Count the lines in the records below that contain the string "Shows". Give only the number.

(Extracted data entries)
_ _ _ _ _ _ _
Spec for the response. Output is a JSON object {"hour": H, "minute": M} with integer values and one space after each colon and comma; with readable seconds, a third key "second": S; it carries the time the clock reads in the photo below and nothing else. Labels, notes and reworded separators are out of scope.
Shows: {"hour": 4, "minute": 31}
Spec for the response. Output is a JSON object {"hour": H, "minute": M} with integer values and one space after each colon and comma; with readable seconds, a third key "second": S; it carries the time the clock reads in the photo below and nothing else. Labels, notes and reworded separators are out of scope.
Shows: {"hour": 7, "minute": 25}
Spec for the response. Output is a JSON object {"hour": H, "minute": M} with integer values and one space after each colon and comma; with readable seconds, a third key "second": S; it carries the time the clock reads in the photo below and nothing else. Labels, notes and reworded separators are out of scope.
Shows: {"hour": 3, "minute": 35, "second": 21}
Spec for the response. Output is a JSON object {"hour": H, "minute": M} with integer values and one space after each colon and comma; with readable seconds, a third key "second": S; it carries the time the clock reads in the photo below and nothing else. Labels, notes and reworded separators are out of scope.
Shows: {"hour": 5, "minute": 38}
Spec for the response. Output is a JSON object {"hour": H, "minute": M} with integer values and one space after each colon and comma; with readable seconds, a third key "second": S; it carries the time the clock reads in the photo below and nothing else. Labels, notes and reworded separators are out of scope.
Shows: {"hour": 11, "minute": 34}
_ _ _ _ _ _ _
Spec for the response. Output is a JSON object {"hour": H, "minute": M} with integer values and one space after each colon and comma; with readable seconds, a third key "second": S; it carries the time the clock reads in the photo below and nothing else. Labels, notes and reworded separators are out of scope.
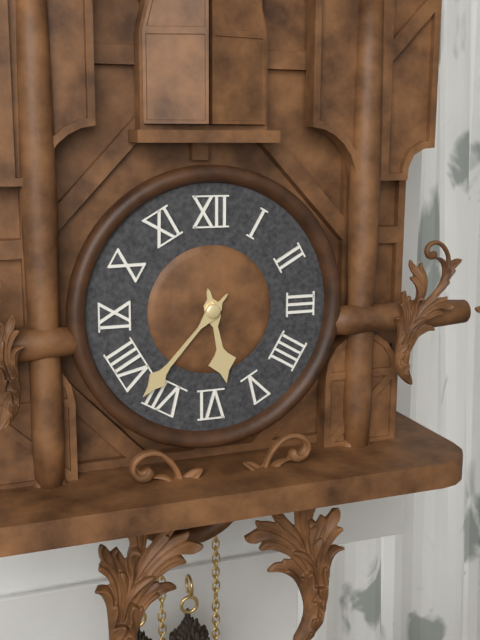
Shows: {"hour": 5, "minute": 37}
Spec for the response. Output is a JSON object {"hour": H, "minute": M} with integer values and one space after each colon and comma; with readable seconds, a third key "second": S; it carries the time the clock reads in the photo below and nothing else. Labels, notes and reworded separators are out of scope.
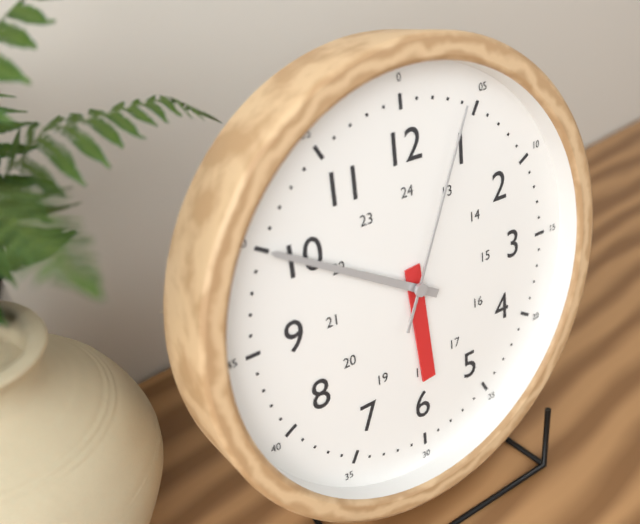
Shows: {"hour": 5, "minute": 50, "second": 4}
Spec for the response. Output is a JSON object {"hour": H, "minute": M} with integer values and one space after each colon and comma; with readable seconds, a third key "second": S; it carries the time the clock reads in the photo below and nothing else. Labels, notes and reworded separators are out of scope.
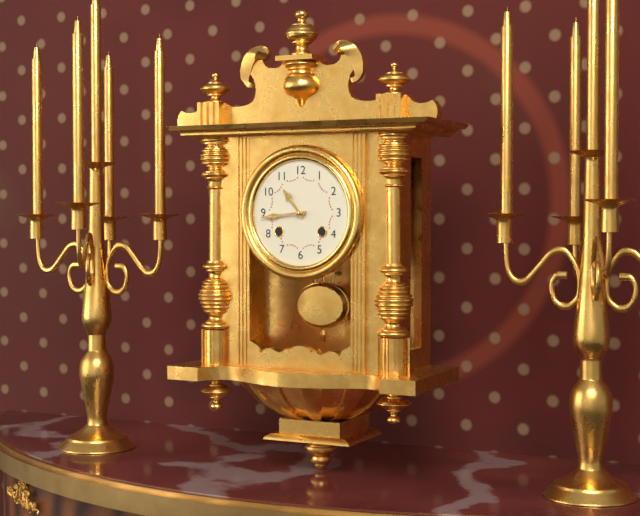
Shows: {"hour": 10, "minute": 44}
_ _ _ _ _ _ _
◆ Correct response: 8